Warum haben Sie jetzt ein Buch über Ihr Leben geschrieben?
 Weil ich zeigen will: So etwas gibt es, und es darf nicht bagatellisiert werden. Und ich will deutlich machen, wie wichtig die Arbeit der Frauenhäuser ist. Es sind übrigens nicht nur Jesidinnen betroffen, die Frauenhäuser sind auch voll mit deutschen Frauen. Ich will den Frauen sagen, dass man nicht lebenslang Opfer bleiben muss und dass man ein selbstbestimmtes Leben führen kann. Ich will ihnen sagen: Nehmt die Hilfe an! Haltet durch!

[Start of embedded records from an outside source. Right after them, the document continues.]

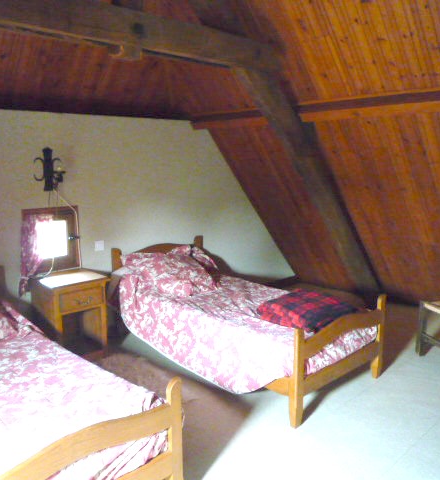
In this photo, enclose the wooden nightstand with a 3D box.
[{"bbox_3d":[-1.168,0.573,3.615,0.455,0.571,0.445,-9,14,-42],"label":"wooden nightstand"}]

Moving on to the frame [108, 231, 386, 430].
[{"bbox_3d":[0.112,0.520,3.580,0.966,0.727,2.004,-9,14,-42],"label":"frame"}]

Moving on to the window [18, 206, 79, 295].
[{"bbox_3d":[-1.322,0.064,3.647,0.481,0.633,0.090,-9,14,-42],"label":"window"}]

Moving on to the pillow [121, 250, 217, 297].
[{"bbox_3d":[-0.358,0.239,3.888,0.630,0.230,0.620,-9,14,-42],"label":"pillow"}]

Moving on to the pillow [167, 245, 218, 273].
[{"bbox_3d":[-0.277,0.178,4.215,0.540,0.230,0.400,-9,14,-42],"label":"pillow"}]

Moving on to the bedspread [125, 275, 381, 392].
[{"bbox_3d":[0.131,0.610,3.556,1.040,0.440,1.830,-9,14,-42],"label":"bedspread"}]

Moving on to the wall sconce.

Info: Jesiden sind eine religiöse Minderheit, die vorwiegend aus dem nördlichen Irak, Nordsyrien und dem Südosten der Türkei stammt. Durch Vertreibung und Verfolgung sind Jesiden auch in anderen Ländern verbreitet. Das Jesidentum ist eine monotheistische Religion, die Mitgliedschaft ergibt sich ausschließlich durch die Geburt. Im Zentrum des jesidischen Glaubens steht der „Engel Pfau.“ Seit 2014 werden Jesiden auch durch den „Islamischen Staat“ verfolgt.